==== Materiał źródłowy
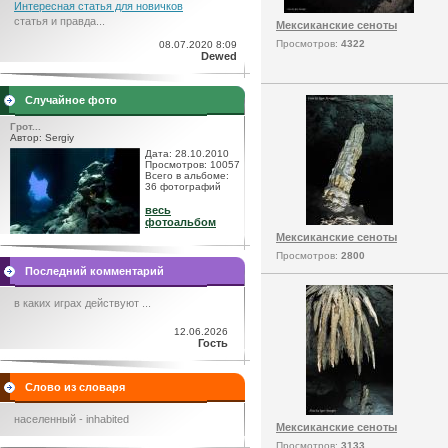
Интересная статья для новичков
статья и правда...
Мексиканские сеноты
Просмотров:
4322
08.07.2020 8:09
Dewed
Случайное фото
Грот...
Автор: Sergiy
Дата: 28.10.2010
Просмотров: 10057
Всего в альбоме:
36 фотографий
весь
фотоальбом
Мексиканские сеноты
Просмотров:
2800
Последний комментарий
в каких играх действуют ...
12.06.2026
Гость
Слово из словаря
населенный - inhabited
Мексиканские сеноты
Просмотров:
3133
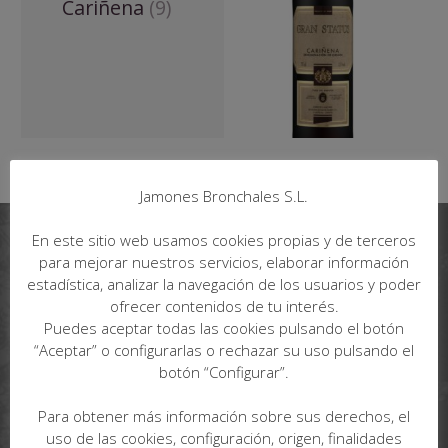
Cariñena
(9)
Jamones Bronchales S.L.
En este sitio web usamos cookies propias y de terceros
para mejorar nuestros servicios, elaborar información
estadística, analizar la navegación de los usuarios y poder
ofrecer contenidos de tu interés.
Puedes aceptar todas las cookies pulsando el botón
“Aceptar” o configurarlas o rechazar su uso pulsando el
botón “Configurar”.
Para obtener más información sobre sus derechos, el
uso de las cookies, configuración, origen, finalidades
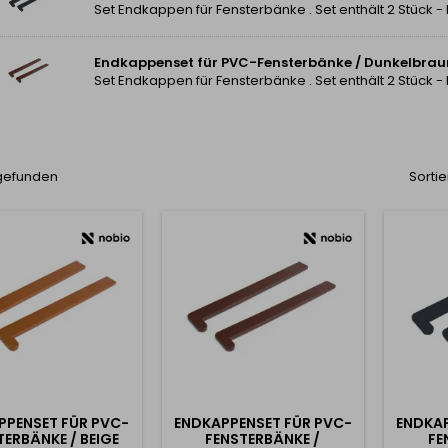
Set Endkappen für Fensterbänke . Set enthält 2 Stück -
Endkappenset für PVC-Fensterbänke / Dunkelbrau
Set Endkappen für Fensterbänke . Set enthält 2 Stück -
 gefunden
Sortie
PPENSET FÜR PVC-
ENDKAPPENSET FÜR PVC-
ENDKAP
TERBÄNKE / BEIGE
FENSTERBÄNKE /
FE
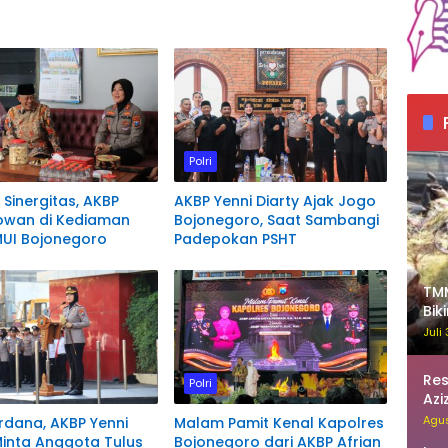
Polri
 Sinergitas, AKBP
AKBP Yenni Diarty Ajak Jogo
Sowan di Kediaman
Bojonegoro, Saat Sambangi
MUI Bojonegoro
Padepokan PSHT
TMM
Bik
Re
Juli
Re
Polri
Azi
Akt
Agus
rdana, AKBP Yenni
Malam Pamit Kenal Kapolres
Minta Anggota Tulus
Bojonegoro dari AKBP Afrian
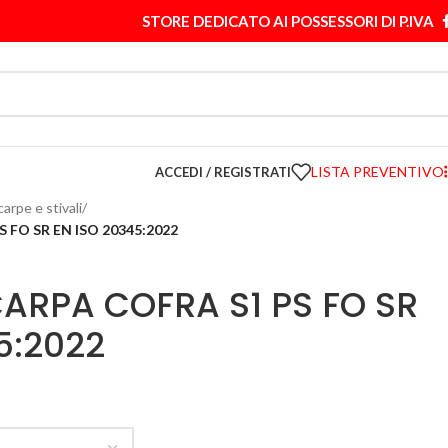
STORE DEDICATO AI POSSESSORI DI P.IVA
LISTA PREVENTIVO
ACCEDI / REGISTRATI
carpe e stivali
/
 FO SR EN ISO 20345:2022
ARPA COFRA S1 PS FO SR
5:2022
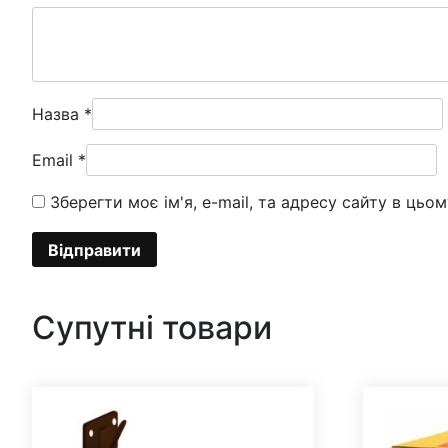
Назва
*
Email
*
Зберегти моє ім'я, e-mail, та адресу сайту в цьо
Супутні товари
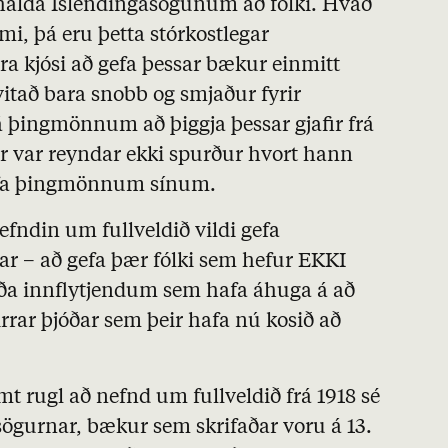
 halda Íslendingasögunum að fólki. Hvað
i, þá eru þetta stórkostlegar
a kjósi að gefa þessar bækur einmitt
tað bara snobb og smjaður fyrir
á þingmönnum að þiggja þessar gjafir frá
 var reyndar ekki spurður hvort hann
gefa þingmönnum sínum.
efndin um fullveldið vildi gefa
r – að gefa þær fólki sem hefur EKKI
 eða innflytjendum sem hafa áhuga á að
rar þjóðar sem þeir hafa nú kosið að
mt rugl að nefnd um fullveldið frá 1918 sé
asögurnar, bækur sem skrifaðar voru á 13.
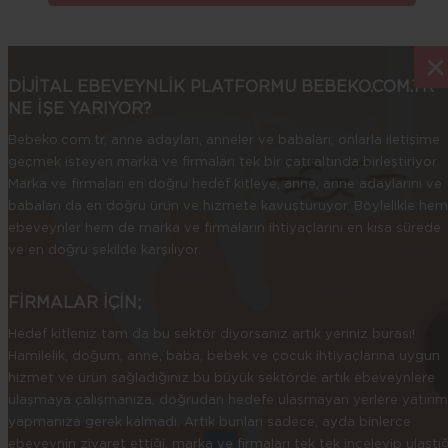
×
×
DİJİTAL EBEVEYNLİK PLATFORMU BEBEKO.COM.TR
NE İŞE YARIYOR?
Bebeko.com.tr, anne adayları, anneler ve babaları, onlarla iletişime
geçmek isteyen marka ve firmaları tek bir çatı altında birleştiriyor.
Marka ve firmaları en doğru hedef kitleye, anne, anne adaylarını ve
babaları da en doğru ürün ve hizmete kavuşturuyor. Böylelikle hem
ebeveynler hem de marka ve firmaların ihtiyaçlarını en kısa sürede
ve en doğru şekilde karşılıyor.
FİRMALAR İÇİN;
Hedef kitleniz tam da bu sektör diyorsanız artık yeriniz burası!
Hamilelik, doğum, anne, baba, bebek ve çocuk ihtiyaçlarına uygun
hizmet ve ürün sağladığınız bu büyük sektörde artık ebeveynlere
ulaşmaya çalışmanıza, doğrudan hedefe ulaşmayan yerlere yatırım
yapmanıza gerek kalmadı. Artık bunları sadece, ayda binlerce
ebeveynin ziyaret ettiği, marka ve firmaları tek tek inceleyip ulaştığ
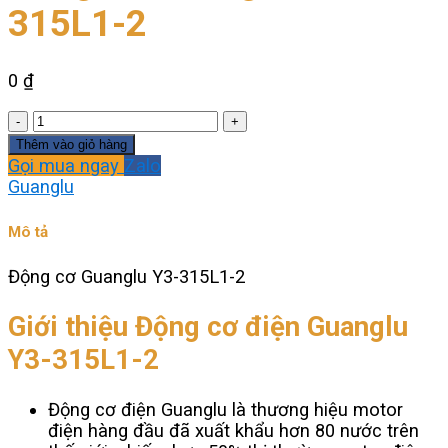
315L1-2
0
₫
Động
cơ
Thêm vào giỏ hàng
Guanglu
Gọi mua ngay
Zalo
Y3-
Guanglu
315L1-
2
Mô tả
số
lượng
Động cơ Guanglu Y3-315L1-2
Giới thiệu Động cơ điện Guanglu
Y3-315L1-2
Động cơ điện Guanglu là thương hiệu motor
điện hàng đầu đã xuất khẩu hơn 80 nước trên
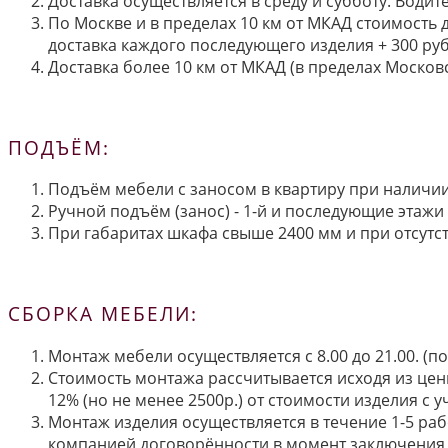
Доставка осуществляется в среду и субботу. Водит
По Москве и в пределах 10 км от МКАД стоимость 
доставка каждого последующего изделия + 300 руб
Доставка более 10 км от МКАД (в пределах Московс
ПОДЪЁМ:
Подъём мебели с заносом в квартиру при наличии 
Ручной подъём (занос) - 1-й и последующие этажи 
При габаритах шкафа свыше 2400 мм и при отсутств
СБОРКА МЕБЕЛИ:
Монтаж мебели осуществляется с 8.00 до 21.00. (
Стоимость монтажа рассчитывается исходя из цен
12% (но не менее 2500р.) от стоимости изделия с
Монтаж изделия осуществляется в течение 1-5 раб
компанией договорённости в момент заключения 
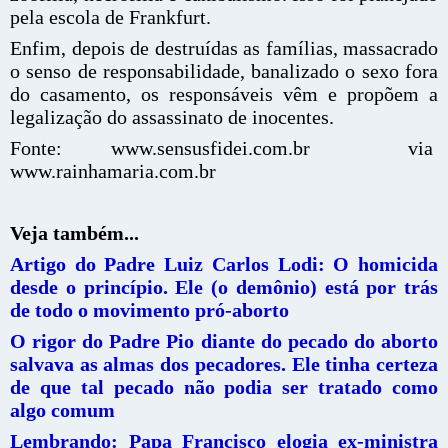
pela escola de Frankfurt.
Enfim, depois de destruídas as famílias, massacrado
o senso de responsabilidade, banalizado o sexo fora
do casamento, os responsáveis vêm e propõem a
legalização do assassinato de inocentes.
Fonte: www.sensusfidei.com.br via
www.rainhamaria.com.br
Veja também...
Artigo do Padre Luiz Carlos Lodi: O homicida
desde o princípio. Ele (o demônio) está por trás
de todo o movimento pró-aborto
O rigor do Padre Pio diante do pecado do aborto
salvava as almas dos pecadores. Ele tinha certeza
de que tal pecado não podia ser tratado como
algo comum
Lembrando: Papa Francisco elogia ex-ministra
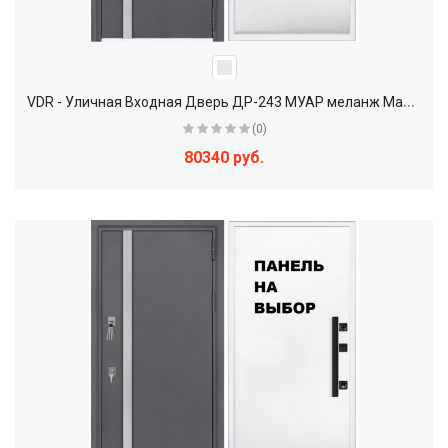
V
DR - Уличная Входная Дверь ДР-243 МУАР меланж Махагон / Белый
(0)
80340 руб.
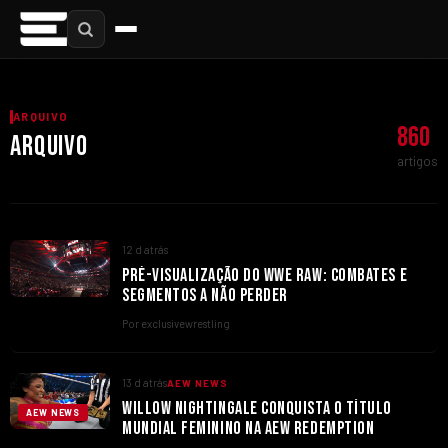
ARQUIVO
860
ARQUIVO
artigos
12 d atrás
PRÉ-VISUALIZAÇÃO DO WWE RAW: COMBATES E
SEGMENTOS A NÃO PERDER
Por exclusivewrestling
13 d atrás
AEW NEWS
WILLOW NIGHTINGALE CONQUISTA O TÍTULO
AEW NEWS
MUNDIAL FEMININO NA AEW REDEMPTION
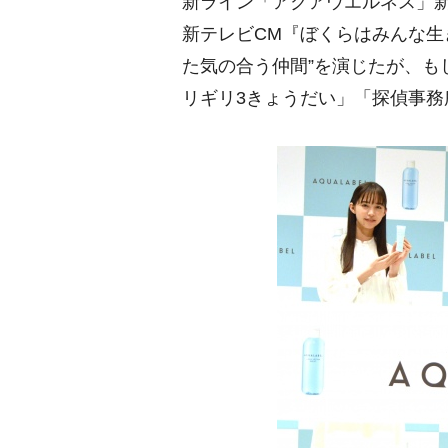
新ライン「アクアウエルネス」新
新テレビCM『ぼくらはみんな生
た気の合う仲間”を演じたが、も
リギリ3きょうだい」「探偵事務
========
■ Treść polecenia
Przepisz wpisy od samego początku aż do wiersza z „Супутні товари” włącznie, zamieniając „Мексиканские сеноты” na „Мексиканские пещеры” i nie ruszając niczego poza tym. Obrazy pomiń.

■ Odpowiedź
Интересная статья для новичков
статья и правда...
Мексиканские пещеры
Просмотров:
4322
08.07.2020 8:09
Dewed
Случайное фото
Грот...
Автор: Sergiy
Дата: 28.10.2010
Просмотров: 10057
Всего в альбоме:
36 фотографий
весь
фотоальбом
Мексиканские пещеры
Просмотров:
2800
Последний комментарий
в каких играх действуют ...
12.06.2026
Гость
Слово из словаря
населенный - inhabited
Мексиканские пещеры
Просмотров:
3133
Cariñena
(9)
Jamones Bronchales S.L.
En este sitio web usamos cookies propias y de terceros
para mejorar nuestros servicios, elaborar información
estadística, analizar la navegación de los usuarios y poder
ofrecer contenidos de tu interés.
Puedes aceptar todas las cookies pulsando el botón
“Aceptar” o configurarlas o rechazar su uso pulsando el
botón “Configurar”.
Para obtener más información sobre sus derechos, el
uso de las cookies, configuración, origen, finalidades
Set Endkappen für Fensterbänke . Set enthält 2 Stück -
Endkappenset für PVC-Fensterbänke / Dunkelbrau
Set Endkappen für Fensterbänke . Set enthält 2 Stück -
 gefunden
Sortie
PPENSET FÜR PVC-
ENDKAPPENSET FÜR PVC-
ENDKAP
TERBÄNKE / BEIGE
FENSTERBÄNKE /
FE
Polri
 Sinergitas, AKBP
AKBP Yenni Diarty Ajak Jogo
Sowan di Kediaman
Bojonegoro, Saat Sambangi
MUI Bojonegoro
Padepokan PSHT
TMM
Bik
Re
Juli
Re
Polri
Azi
Akt
Agus
rdana, AKBP Yenni
Malam Pamit Kenal Kapolres
Minta Anggota Tulus
Bojonegoro dari AKBP Afrian
STORE DEDICATO AI POSSESSORI DI P.IVA
LISTA PREVENTIVO
ACCEDI / REGISTRATI
carpe e stivali
/
 FO SR EN ISO 20345:2022
ARPA COFRA S1 PS FO SR
5:2022
Назва
*
Email
*
Зберегти моє ім'я, e-mail, та адресу сайту в цьо
Супутні товари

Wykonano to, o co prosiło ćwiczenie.